Transcribe the records below word for word, beginning with the first line and stopping after the line that contains "Never | Kathleen Rehl |"; pictures are not part of the copy.

Data under study
|---|

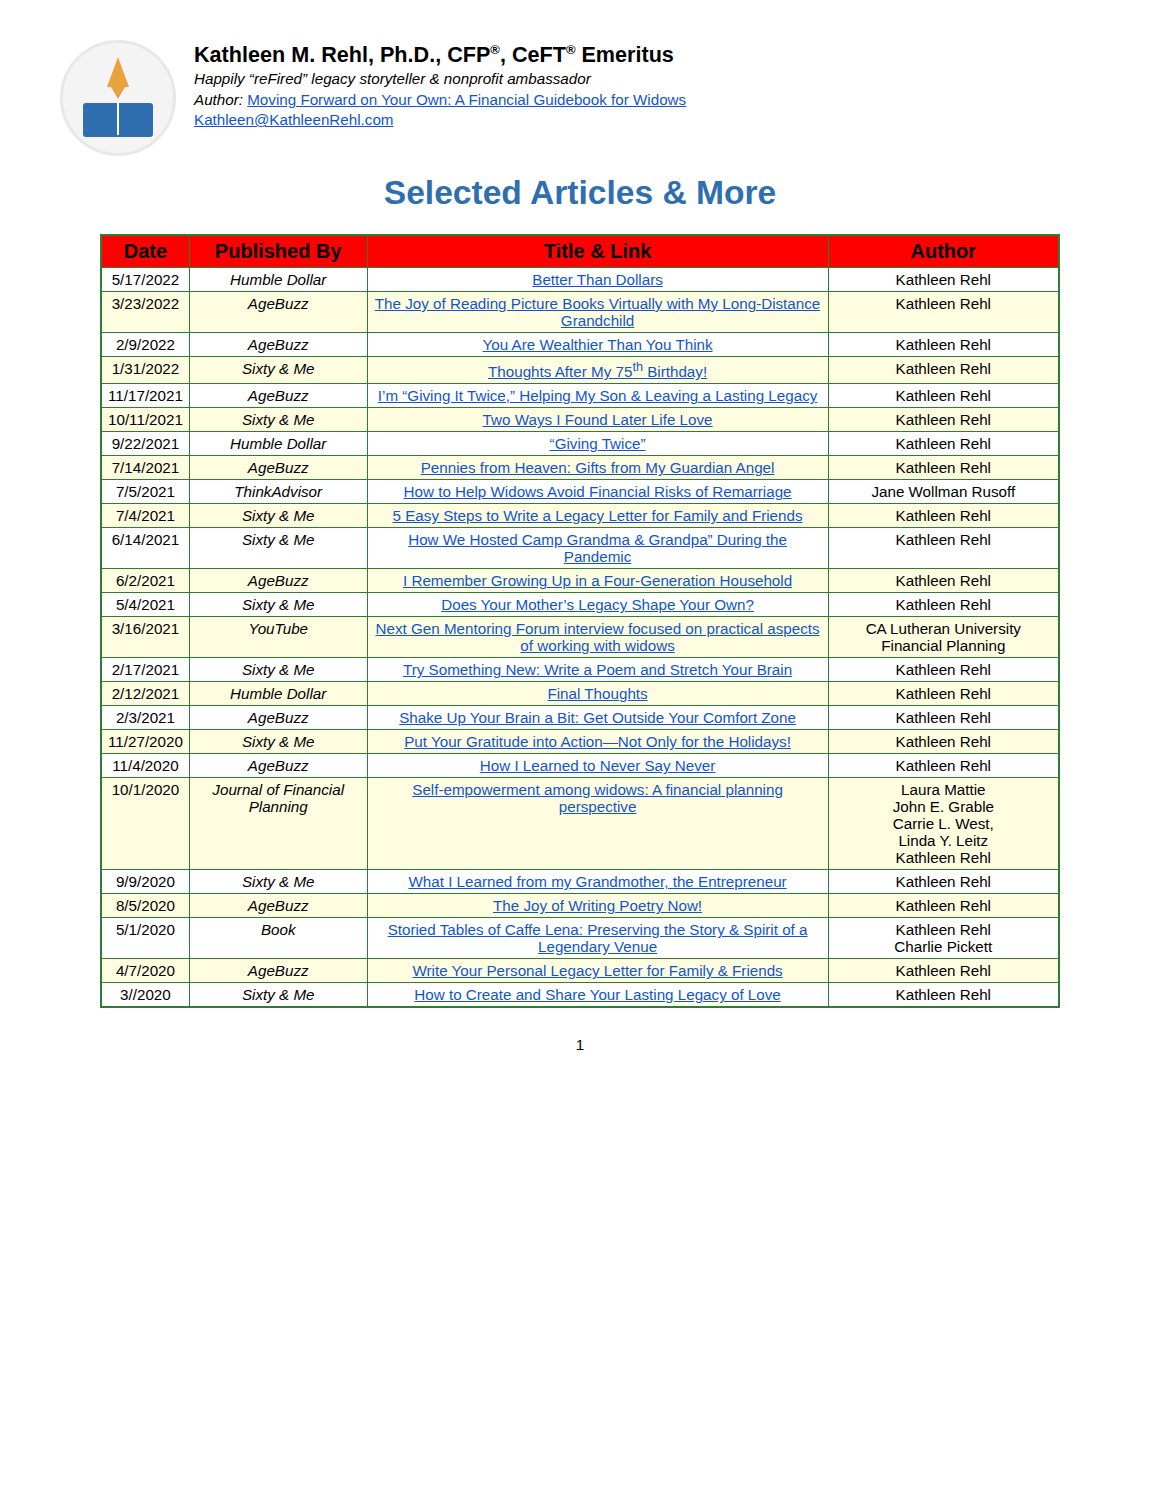Kathleen M. Rehl, Ph.D., CFP®, CeFT® Emeritus
Happily “reFired” legacy storyteller & nonprofit ambassador
Author: Moving Forward on Your Own: A Financial Guidebook for Widows
Kathleen@KathleenRehl.com
Selected Articles & More
| Date | Published By | Title & Link | Author |
| --- | --- | --- | --- |
| 5/17/2022 | Humble Dollar | Better Than Dollars | Kathleen Rehl |
| 3/23/2022 | AgeBuzz | The Joy of Reading Picture Books Virtually with My Long-Distance Grandchild | Kathleen Rehl |
| 2/9/2022 | AgeBuzz | You Are Wealthier Than You Think | Kathleen Rehl |
| 1/31/2022 | Sixty & Me | Thoughts After My 75 th Birthday! | Kathleen Rehl |
| 11/17/2021 | AgeBuzz | I’m “Giving It Twice,” Helping My Son & Leaving a Lasting Legacy | Kathleen Rehl |
| 10/11/2021 | Sixty & Me | Two Ways I Found Later Life Love | Kathleen Rehl |
| 9/22/2021 | Humble Dollar | “Giving Twice” | Kathleen Rehl |
| 7/14/2021 | AgeBuzz | Pennies from Heaven: Gifts from My Guardian Angel | Kathleen Rehl |
| 7/5/2021 | ThinkAdvisor | How to Help Widows Avoid Financial Risks of Remarriage | Jane Wollman Rusoff |
| 7/4/2021 | Sixty & Me | 5 Easy Steps to Write a Legacy Letter for Family and Friends | Kathleen Rehl |
| 6/14/2021 | Sixty & Me | How We Hosted Camp Grandma & Grandpa” During the Pandemic | Kathleen Rehl |
| 6/2/2021 | AgeBuzz | I Remember Growing Up in a Four-Generation Household | Kathleen Rehl |
| 5/4/2021 | Sixty & Me | Does Your Mother’s Legacy Shape Your Own? | Kathleen Rehl |
| 3/16/2021 | YouTube | Next Gen Mentoring Forum interview focused on practical aspects of working with widows | CA Lutheran University Financial Planning |
| 2/17/2021 | Sixty & Me | Try Something New: Write a Poem and Stretch Your Brain | Kathleen Rehl |
| 2/12/2021 | Humble Dollar | Final Thoughts | Kathleen Rehl |
| 2/3/2021 | AgeBuzz | Shake Up Your Brain a Bit: Get Outside Your Comfort Zone | Kathleen Rehl |
| 11/27/2020 | Sixty & Me | Put Your Gratitude into Action—Not Only for the Holidays! | Kathleen Rehl |
| 11/4/2020 | AgeBuzz | How I Learned to Never Say Never | Kathleen Rehl |
| 10/1/2020 | Journal of Financial Planning | Self-empowerment among widows: A financial planning perspective | Laura Mattie John E. Grable Carrie L. West, Linda Y. Leitz Kathleen Rehl |
| 9/9/2020 | Sixty & Me | What I Learned from my Grandmother, the Entrepreneur | Kathleen Rehl |
| 8/5/2020 | AgeBuzz | The Joy of Writing Poetry Now! | Kathleen Rehl |
| 5/1/2020 | Book | Storied Tables of Caffe Lena: Preserving the Story & Spirit of a Legendary Venue | Kathleen Rehl Charlie Pickett |
| 4/7/2020 | AgeBuzz | Write Your Personal Legacy Letter for Family & Friends | Kathleen Rehl |
| 3//2020 | Sixty & Me | How to Create and Share Your Lasting Legacy of Love | Kathleen Rehl |
1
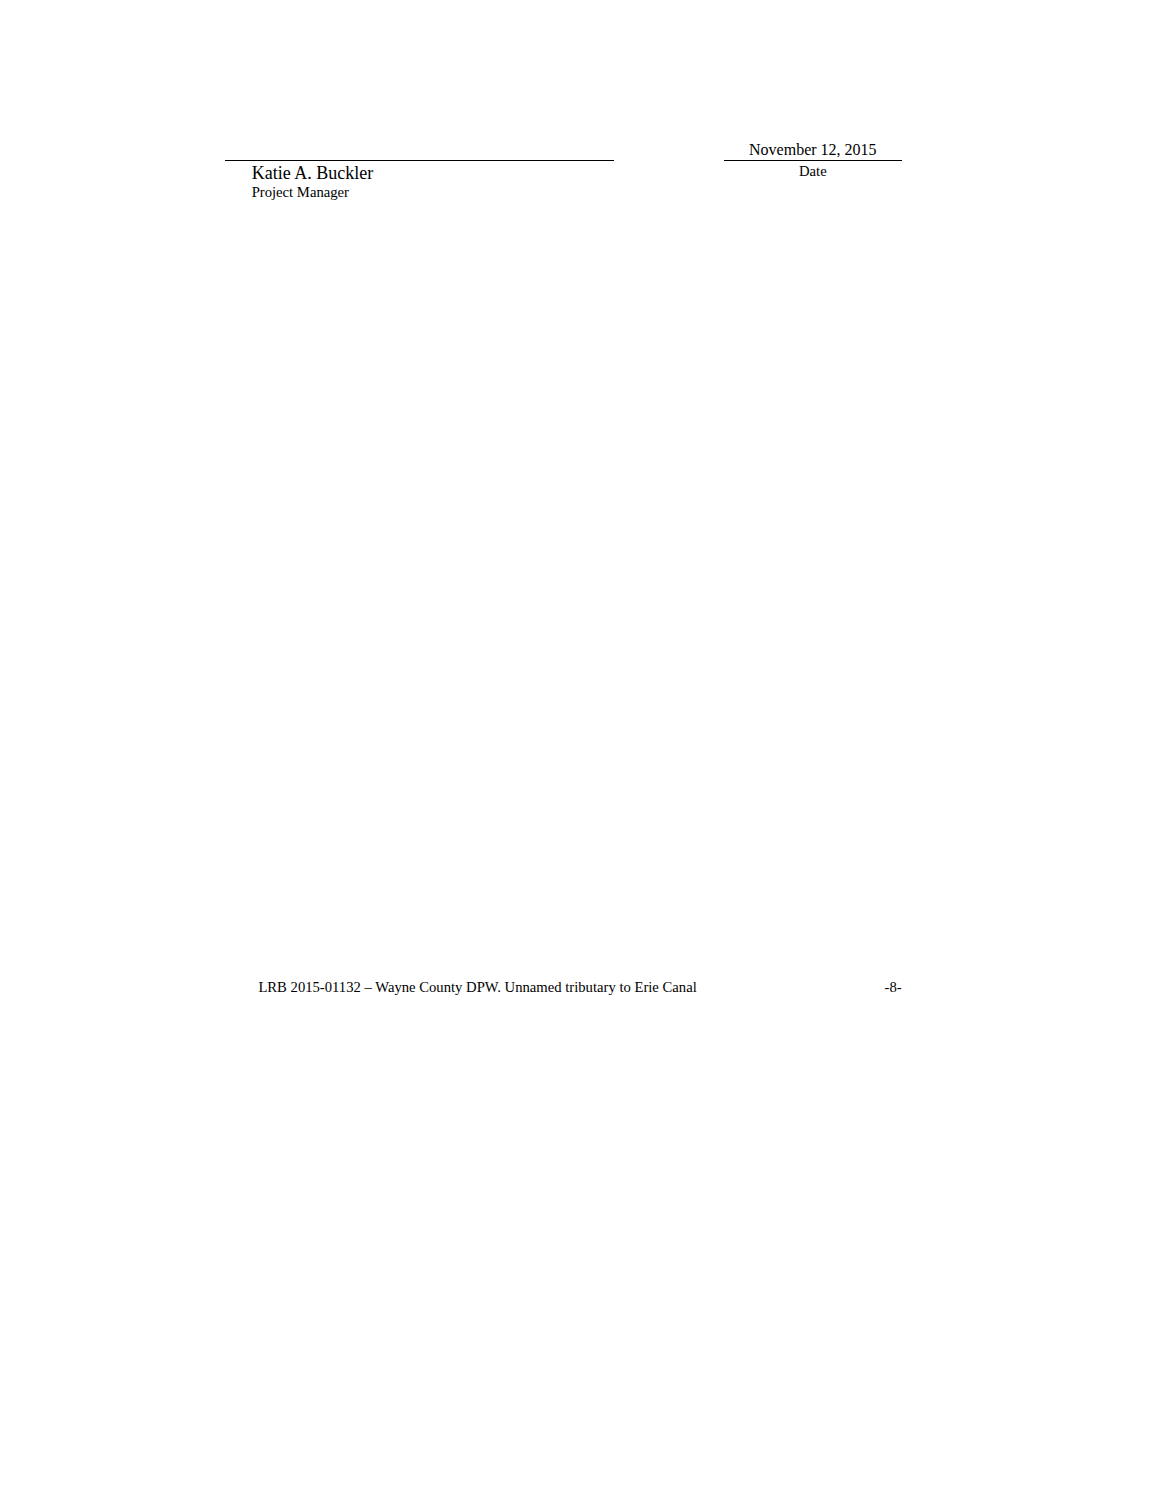November 12, 2015
Katie A. Buckler
Project Manager
Date
LRB 2015-01132 – Wayne County DPW. Unnamed tributary to Erie Canal -8-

|---|

Task response
Kathleen M. Rehl, Ph.D., CFP®, CeFT® Emeritus
Happily “reFired” legacy storyteller & nonprofit ambassador
Author: Moving Forward on Your Own: A Financial Guidebook for Widows
Kathleen@KathleenRehl.com
Selected Articles & More
| Date | Published By | Title & Link | Author |
| --- | --- | --- | --- |
| 5/17/2022 | Humble Dollar | Better Than Dollars | Kathleen Rehl |
| 3/23/2022 | AgeBuzz | The Joy of Reading Picture Books Virtually with My Long-Distance Grandchild | Kathleen Rehl |
| 2/9/2022 | AgeBuzz | You Are Wealthier Than You Think | Kathleen Rehl |
| 1/31/2022 | Sixty & Me | Thoughts After My 75 th Birthday! | Kathleen Rehl |
| 11/17/2021 | AgeBuzz | I’m “Giving It Twice,” Helping My Son & Leaving a Lasting Legacy | Kathleen Rehl |
| 10/11/2021 | Sixty & Me | Two Ways I Found Later Life Love | Kathleen Rehl |
| 9/22/2021 | Humble Dollar | “Giving Twice” | Kathleen Rehl |
| 7/14/2021 | AgeBuzz | Pennies from Heaven: Gifts from My Guardian Angel | Kathleen Rehl |
| 7/5/2021 | ThinkAdvisor | How to Help Widows Avoid Financial Risks of Remarriage | Jane Wollman Rusoff |
| 7/4/2021 | Sixty & Me | 5 Easy Steps to Write a Legacy Letter for Family and Friends | Kathleen Rehl |
| 6/14/2021 | Sixty & Me | How We Hosted Camp Grandma & Grandpa” During the Pandemic | Kathleen Rehl |
| 6/2/2021 | AgeBuzz | I Remember Growing Up in a Four-Generation Household | Kathleen Rehl |
| 5/4/2021 | Sixty & Me | Does Your Mother’s Legacy Shape Your Own? | Kathleen Rehl |
| 3/16/2021 | YouTube | Next Gen Mentoring Forum interview focused on practical aspects of working with widows | CA Lutheran University Financial Planning |
| 2/17/2021 | Sixty & Me | Try Something New: Write a Poem and Stretch Your Brain | Kathleen Rehl |
| 2/12/2021 | Humble Dollar | Final Thoughts | Kathleen Rehl |
| 2/3/2021 | AgeBuzz | Shake Up Your Brain a Bit: Get Outside Your Comfort Zone | Kathleen Rehl |
| 11/27/2020 | Sixty & Me | Put Your Gratitude into Action—Not Only for the Holidays! | Kathleen Rehl |
| 11/4/2020 | AgeBuzz | How I Learned to Never Say Never | Kathleen Rehl |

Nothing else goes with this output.